So I have a dictionary where each key is mapped to an array of letters:

tCategories = { "T": ["t","d","th"],
                "P": ["p","t","k","q"],
                "N": ["m","n"] };

And an input string that contains a handful of patterns delimited by commas, eg "aT,Ps,eNe,NP" , where a substring that is a valid key of tCategories acts a stand-in for any of the letters in tCategories[key] .

What I'm trying to figure out is how to find every combination of each pattern listed in the input string and put them all in an array. So eg the expected output for foo("aT,Ps,eNe,NP") would be ["at","ad","ath","ps","ts","ks","qs","eme","ene","mp","mt","mk","mq","np","nt","nk","nq"] .

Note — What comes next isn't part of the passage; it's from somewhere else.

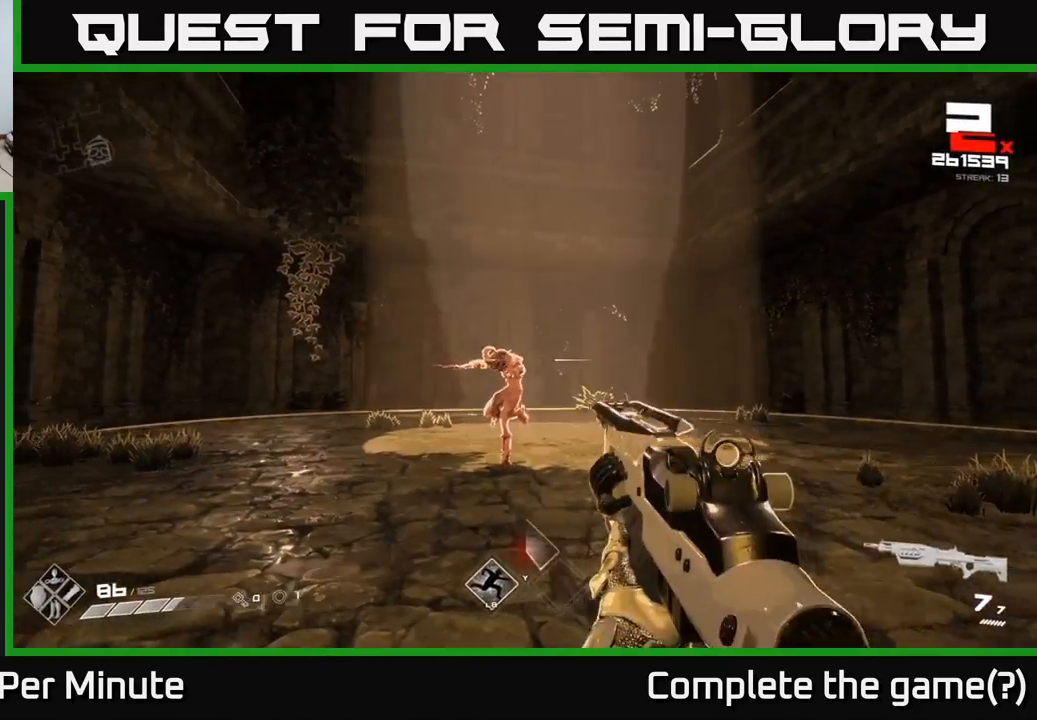
{"buttons": [], "left_stick": "center", "right_stick": "center", "events": [[50, "R2", "down"], [117, "R2", "up"], [217, "R2", "down"], [283, "R2", "up"], [367, "R2", "down"], [433, "R2", "up"]]}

My first instinct would either be to call String.split(",") on the input string to deal with each substring separately, or else iterate via for (var key in tCategories) { input.replace(new RegExp(key, "g"), "["+tCategories[key].join("|")+"]" } , or something... but I just can't seem to find a useful pathway between those and the expected output. It would involve... what, basically implementing the distributive property but for letters instead of numbers? How do I do this?

Answer 1

You could split the string by comma, replace the groups with their arrays and replace a single character with the characters in an array, get the cartesian product, join the inner arrays and get the array with the result.

Finally flat the array.

 const cartesian = (a, b) => a.reduce((r, v) => r.concat(b.map(w => [].concat(v, w))), []), foo = string => string.split(',').map(s => Array.from(s, c => tCategories[c] || [c])).map(a => a.reduce(cartesian).map(a => a.join(''))).flat(), tCategories = { T: ["t", "d", "th"], P: ["p", "t", "k", "q"], N: ["m", "n"] }; console.log(...foo("aT,Ps,eNe,NP"));

Answer 2

This is an update regarding the bounty by @Arcaeca who asked for 3 things:

1- The line .map(s => Array.from(s, c => tCategories[c] || [c])) does not replace a key of tCategories with its corresponding value when key.length > 1.

2- Passing an input string with an empty subpattern (ie substring delimited by ","), eg "aT,Ps,eNe,,NP" , causes the function to throw: TypeError .

3- It's a new feature, I tried to add was the ability to define "nonce" categories on the spot by enclosing them in square brackets [ ], eg the input string "a[Ps,T]" should yield the same output as "aPs,aT"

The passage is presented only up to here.